Connected To The Case to use Facebook for crowd-sourced crime solving

Ready the spandex and decide on a name for your alter ego, because come October 16th, you'll have the chance to fight crime from the comfort of your computer. On that date, the "Connected To The Case" website goes live with the aim of crowd-sourcing tips from its users to help the cops solve active investigations. You'll use your Facebook login for access, as the service pulls data from your profile to prioritize cases with which you might have a connection. Morgan Wright, CEO and Chief Crime Fighter of Crowd Sourced Investigations, told us its system looks at five key areas when digging for pertinent triggers: "date, location, time, relation and demographics." It then uses that data to tailor notifications of unsolved crimes based on -- for example -- proximity to your school, or where you used to work.
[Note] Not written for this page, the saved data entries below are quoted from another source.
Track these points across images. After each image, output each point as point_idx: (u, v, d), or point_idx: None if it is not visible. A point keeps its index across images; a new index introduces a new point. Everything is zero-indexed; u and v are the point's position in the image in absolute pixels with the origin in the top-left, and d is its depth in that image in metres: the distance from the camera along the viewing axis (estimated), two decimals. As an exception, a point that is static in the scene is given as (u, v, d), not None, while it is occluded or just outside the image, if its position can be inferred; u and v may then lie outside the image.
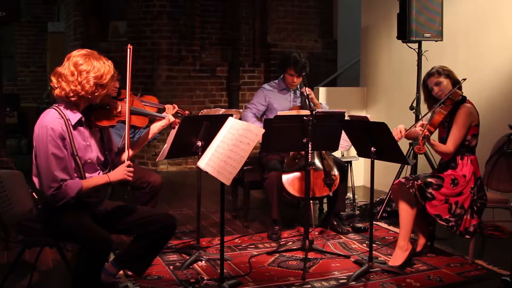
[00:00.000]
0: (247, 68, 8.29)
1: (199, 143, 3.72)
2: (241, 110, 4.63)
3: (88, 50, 2.94)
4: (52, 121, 2.78)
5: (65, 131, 2.80)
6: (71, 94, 2.81)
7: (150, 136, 3.27)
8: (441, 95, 3.77)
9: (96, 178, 2.90)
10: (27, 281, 3.26)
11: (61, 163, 2.77)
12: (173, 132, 3.70)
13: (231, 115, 3.38)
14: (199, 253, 3.80)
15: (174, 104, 4.30)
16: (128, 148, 2.97)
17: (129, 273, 3.44)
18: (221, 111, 4.23)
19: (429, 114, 3.83)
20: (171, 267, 3.70)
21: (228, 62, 8.13)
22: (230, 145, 3.02)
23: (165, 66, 7.68)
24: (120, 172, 2.90)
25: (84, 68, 2.81)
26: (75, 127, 2.86)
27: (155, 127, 3.28)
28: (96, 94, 2.86)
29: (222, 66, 8.09)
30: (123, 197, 4.95)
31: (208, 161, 3.07)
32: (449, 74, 3.79)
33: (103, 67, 2.87)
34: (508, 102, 4.64)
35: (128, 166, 2.91)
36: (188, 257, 3.78)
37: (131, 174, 2.92)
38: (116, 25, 8.14)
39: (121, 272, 3.39)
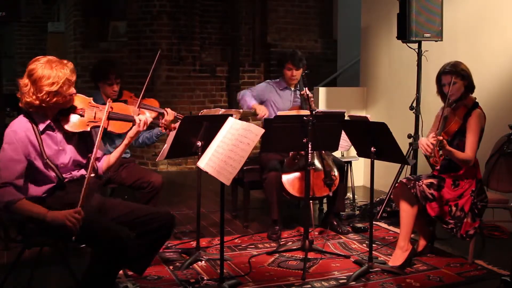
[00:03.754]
0: (247, 68, 8.30)
1: (199, 143, 3.72)
2: (241, 110, 4.63)
3: (45, 56, 2.85)
4: (18, 125, 2.79)
5: (33, 135, 2.78)
6: (28, 106, 2.79)
7: (125, 141, 3.04)
8: (452, 95, 3.75)
9: (35, 206, 2.74)
10: (27, 281, 3.25)
11: (13, 165, 2.71)
12: (173, 132, 3.70)
13: (231, 115, 3.38)
14: (199, 253, 3.80)
15: (172, 111, 4.28)
16: (91, 167, 2.82)
17: (129, 273, 3.44)
18: (221, 111, 4.23)
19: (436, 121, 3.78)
20: (171, 267, 3.69)
21: (228, 62, 8.13)
22: (230, 145, 3.02)
23: (165, 66, 7.68)
24: (62, 214, 2.68)
25: (36, 77, 2.74)
26: (43, 132, 2.84)
27: (130, 132, 3.03)
28: (52, 102, 2.78)
29: (222, 66, 8.09)
30: (123, 197, 4.96)
31: (208, 161, 3.07)
32: (465, 76, 3.74)
33: (54, 73, 2.75)
34: (508, 102, 4.64)
35: (77, 213, 2.68)
36: (188, 257, 3.78)
37: (74, 222, 2.66)
38: (116, 25, 8.15)
39: (121, 272, 3.39)
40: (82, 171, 2.99)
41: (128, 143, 3.05)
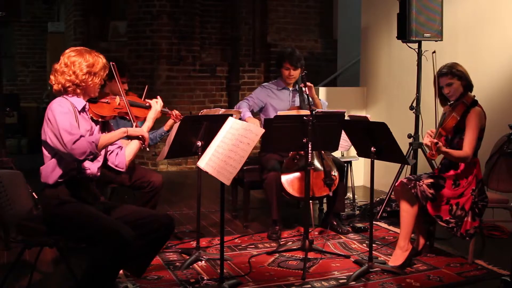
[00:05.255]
0: (247, 68, 8.30)
1: (199, 143, 3.72)
2: (241, 110, 4.64)
3: (80, 47, 3.12)
4: (60, 101, 2.94)
5: (73, 112, 2.91)
6: (68, 85, 2.97)
7: (148, 123, 3.21)
8: (451, 96, 3.75)
9: (112, 132, 3.03)
10: (27, 281, 3.25)
11: (75, 124, 2.86)
12: (173, 132, 3.70)
13: (231, 115, 3.38)
14: (199, 253, 3.80)
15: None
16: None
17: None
18: (221, 111, 4.23)
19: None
20: (171, 267, 3.69)
21: (228, 62, 8.13)
22: (230, 145, 3.02)
23: (165, 66, 7.68)
24: (140, 129, 3.06)
25: (76, 59, 2.98)
26: (80, 111, 2.98)
27: (149, 117, 3.23)
28: (90, 82, 2.99)
29: (222, 66, 8.10)
30: (123, 197, 4.97)
31: (208, 161, 3.07)
32: (461, 76, 3.74)
33: (93, 57, 3.02)
34: (508, 102, 4.64)
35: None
36: (188, 257, 3.78)
37: (146, 138, 3.05)
38: (116, 25, 8.15)
39: (121, 272, 3.38)
40: (98, 164, 3.04)
41: (150, 125, 3.20)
Rest assured that you control the privacy settings, and if you've got useful info to share, you can do so anonymously.

Read More


----------



## ozziebeanie (Jun 24, 2009)

Incredible what they can do now


----------



## pm1941 (Mar 31, 2005)

Good and it's nice to see that Facebook is getting on top of these shortcomings.


----------



## Donmarita (Jun 19, 2012)

Wouldn't it be wonderful if we could identify and neutralize some of these school bullies?


----------



## pm1941 (Mar 31, 2005)

Indeed yes, cyberbullies in general.


----------